Rate-distortion optimized streaming of fine-grained scalable video sequences

We present optimal schemes for allocating bits of fine-grained scalable video sequences among multiple senders streaming to a single receiver. This allocation problem is critical in optimizing the perceived quality in peer-to-peer and distributed multi-server streaming environments. Senders in such environments are heterogeneous in their outgoing bandwidth and they hold different portions of the video stream. We first formulate and optimally solve the problem for individual frames, then we generalize to the multiple frame case. Specifically, we formulate the allocation problem as an optimization problem, which is nonlinear in general. We use rate-distortion models in the formulation to achieve the minimum distortion in the rendered video, constrained by the outgoing bandwidth of senders, availability of video data at senders, and incoming bandwidth of receiver. We show how the adopted rate-distortion models transform the nonlinear problem to an integer linear programming (ILP) problem.
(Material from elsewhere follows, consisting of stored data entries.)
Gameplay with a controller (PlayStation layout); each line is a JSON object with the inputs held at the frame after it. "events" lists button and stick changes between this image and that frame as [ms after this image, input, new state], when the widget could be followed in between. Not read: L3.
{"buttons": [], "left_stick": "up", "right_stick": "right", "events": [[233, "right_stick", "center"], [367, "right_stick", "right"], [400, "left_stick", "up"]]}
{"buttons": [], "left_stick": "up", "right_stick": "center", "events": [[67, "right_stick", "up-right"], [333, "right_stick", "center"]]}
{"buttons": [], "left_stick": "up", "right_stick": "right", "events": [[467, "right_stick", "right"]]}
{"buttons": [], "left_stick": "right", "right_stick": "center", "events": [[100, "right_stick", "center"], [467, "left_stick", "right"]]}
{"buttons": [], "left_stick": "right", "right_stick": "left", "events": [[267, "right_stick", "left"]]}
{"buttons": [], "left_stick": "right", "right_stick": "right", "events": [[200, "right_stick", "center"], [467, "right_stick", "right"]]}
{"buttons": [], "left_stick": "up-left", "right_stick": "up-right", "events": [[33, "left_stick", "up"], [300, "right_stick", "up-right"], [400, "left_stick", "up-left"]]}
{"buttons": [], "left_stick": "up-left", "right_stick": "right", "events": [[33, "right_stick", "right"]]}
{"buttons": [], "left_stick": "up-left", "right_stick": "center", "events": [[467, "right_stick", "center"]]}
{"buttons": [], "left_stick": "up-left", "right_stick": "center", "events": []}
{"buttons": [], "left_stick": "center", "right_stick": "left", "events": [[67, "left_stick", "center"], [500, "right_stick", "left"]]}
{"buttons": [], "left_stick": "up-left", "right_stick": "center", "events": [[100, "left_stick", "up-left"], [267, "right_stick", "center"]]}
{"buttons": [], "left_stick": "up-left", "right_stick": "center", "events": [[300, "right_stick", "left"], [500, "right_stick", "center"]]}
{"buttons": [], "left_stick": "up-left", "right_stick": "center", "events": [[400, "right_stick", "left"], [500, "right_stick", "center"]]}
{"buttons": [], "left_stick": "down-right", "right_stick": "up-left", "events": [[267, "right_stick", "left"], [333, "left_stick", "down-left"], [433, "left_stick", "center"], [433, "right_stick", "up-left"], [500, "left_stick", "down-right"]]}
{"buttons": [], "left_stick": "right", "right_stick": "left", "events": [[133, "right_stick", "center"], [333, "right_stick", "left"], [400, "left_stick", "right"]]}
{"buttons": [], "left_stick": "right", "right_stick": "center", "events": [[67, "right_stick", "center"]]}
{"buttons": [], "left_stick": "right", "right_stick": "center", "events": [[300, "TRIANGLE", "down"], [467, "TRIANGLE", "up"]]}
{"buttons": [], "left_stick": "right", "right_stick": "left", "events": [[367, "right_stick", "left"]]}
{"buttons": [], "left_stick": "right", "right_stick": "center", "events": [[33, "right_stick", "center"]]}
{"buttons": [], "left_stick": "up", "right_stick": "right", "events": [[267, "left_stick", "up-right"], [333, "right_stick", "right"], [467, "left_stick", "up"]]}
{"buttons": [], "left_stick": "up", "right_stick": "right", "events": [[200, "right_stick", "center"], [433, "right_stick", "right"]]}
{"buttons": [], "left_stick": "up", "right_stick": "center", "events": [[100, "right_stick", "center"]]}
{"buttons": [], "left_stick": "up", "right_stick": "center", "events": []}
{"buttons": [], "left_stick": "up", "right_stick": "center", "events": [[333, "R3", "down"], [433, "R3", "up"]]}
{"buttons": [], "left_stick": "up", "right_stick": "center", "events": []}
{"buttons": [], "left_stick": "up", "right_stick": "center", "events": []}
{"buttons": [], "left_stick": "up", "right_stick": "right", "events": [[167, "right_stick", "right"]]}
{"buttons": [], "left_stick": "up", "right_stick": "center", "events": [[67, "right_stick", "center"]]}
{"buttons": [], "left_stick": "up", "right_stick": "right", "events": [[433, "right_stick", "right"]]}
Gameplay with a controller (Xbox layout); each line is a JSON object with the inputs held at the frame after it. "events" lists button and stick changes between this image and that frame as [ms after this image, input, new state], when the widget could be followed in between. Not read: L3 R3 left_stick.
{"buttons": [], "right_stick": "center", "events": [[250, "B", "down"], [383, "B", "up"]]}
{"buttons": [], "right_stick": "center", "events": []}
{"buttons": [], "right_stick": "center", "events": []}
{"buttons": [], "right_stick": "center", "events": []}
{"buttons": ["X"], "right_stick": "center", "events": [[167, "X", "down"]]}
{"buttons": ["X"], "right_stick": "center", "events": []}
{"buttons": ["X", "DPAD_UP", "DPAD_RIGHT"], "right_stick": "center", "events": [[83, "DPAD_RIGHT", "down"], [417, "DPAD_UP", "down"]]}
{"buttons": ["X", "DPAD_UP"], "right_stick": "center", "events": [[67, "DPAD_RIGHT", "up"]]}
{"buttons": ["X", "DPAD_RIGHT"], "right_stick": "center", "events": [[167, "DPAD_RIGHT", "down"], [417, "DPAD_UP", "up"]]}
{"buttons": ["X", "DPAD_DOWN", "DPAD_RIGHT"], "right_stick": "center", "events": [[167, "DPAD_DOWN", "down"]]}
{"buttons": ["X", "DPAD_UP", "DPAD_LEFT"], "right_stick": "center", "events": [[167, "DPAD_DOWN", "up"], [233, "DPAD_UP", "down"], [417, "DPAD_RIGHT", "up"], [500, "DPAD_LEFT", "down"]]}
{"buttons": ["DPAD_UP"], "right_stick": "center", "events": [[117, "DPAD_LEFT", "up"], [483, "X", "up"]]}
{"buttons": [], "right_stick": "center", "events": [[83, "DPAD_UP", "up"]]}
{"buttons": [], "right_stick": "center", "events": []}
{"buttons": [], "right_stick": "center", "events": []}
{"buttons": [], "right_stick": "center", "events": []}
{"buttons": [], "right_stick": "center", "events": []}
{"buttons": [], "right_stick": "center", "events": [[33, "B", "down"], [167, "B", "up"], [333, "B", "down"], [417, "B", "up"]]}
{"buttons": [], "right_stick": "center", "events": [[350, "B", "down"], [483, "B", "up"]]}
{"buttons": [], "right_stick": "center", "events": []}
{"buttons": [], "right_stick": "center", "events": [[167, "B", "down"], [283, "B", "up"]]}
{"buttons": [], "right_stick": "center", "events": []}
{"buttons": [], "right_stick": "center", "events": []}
We then design a simple rounding scheme that transforms the ILP problem to a linear programming (LP) one, which can be solved efficiently using common optimization techniques such as the Simplex method. We prove that our rounding scheme always produces a feasible solution, and the solution is within a negligible margin from the optimal solution. We also propose a new algorithm (FGSAssign) for the single-frame allocation problem that runs in O(n log n) steps, where n is the number of senders. We prove that FGSAssign is optimal. Furthermore, we propose a heuristic algorithm (mFGSAssign) that produces near-optimal solutions for the multiple-frame case, and runs an order of magnitude faster than the optimal one. Because of its short running time, mFGSAssign can be used in real time. Our experimental study validates our analytical analysis and shows the effectiveness of our allocation algorithms in improving the video quality.